── Given passage ──
DilTeam DilTeam - 4 months ago 22
Scala Question

Merging Dataframes in Spark

I've 2 Dataframes, say A & B. I would like to join them on a key column & create another Dataframe. When the keys match in A & B, I need to get the row from B, not from A.

For example:

DataFrame A:

Employee1, salary100
Employee2, salary50
Employee3, salary200


DataFrame B

Employee1, salary150
Employee2, salary100
Employee4, salary300


The resulting DataFrame should be:

DataFrame C:

Employee1, salary150
Employee2, salary100
Employee3, salary200
Employee4, salary300


How can I do this in Spark & Scala?

Answer

Try:

dfA.registerTempTable("dfA")
───
▸ **What to do**:
[1] Answer these from the Spark thread:
(a) What salary does Employee3 have in DataFrame A?
(b) Which employee appears in DataFrame B but not in DataFrame A?
(c) When the keys match, which DataFrame's row should the result take?
[2] Continue the Spark thread from the point where it stops.
── Given entries ──
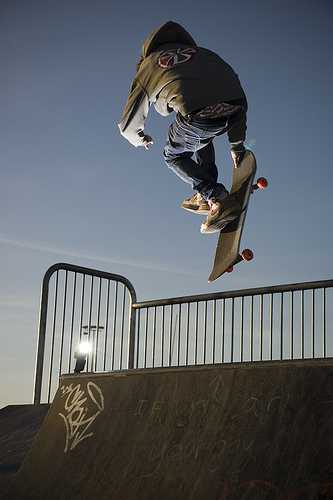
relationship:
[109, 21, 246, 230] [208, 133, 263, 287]
man on a skateboard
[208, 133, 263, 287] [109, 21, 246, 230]
skateboard under man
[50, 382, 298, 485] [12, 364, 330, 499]
graffiti on ramp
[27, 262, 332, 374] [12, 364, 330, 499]
fence above ramp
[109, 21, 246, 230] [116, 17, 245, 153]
───
▸ **Solved problems**:
[1]
(a) salary200
(b) Employee4
(c) DataFrame B

[2]
dfB.registerTempTable("dfB")

sqlContext.sql("""
SELECT coalesce(dfA.employee, dfB.employee), 
       coalesce(dfB.salary, dfA.salary) FROM dfA FULL OUTER JOIN dfB
ON dfA.employee = dfB.employee""")

or

sqlContext.sql("""
SELECT coalesce(dfA.employee, dfB.employee),
  CASE dfB.employee IS NOT NULL THEN dfB.salary
  CASE dfB.employee IS NOT NULL THEN dfA.salary
  END FROM dfA FULL OUTER JOIN dfB
ON dfA.employee = dfB.employee""")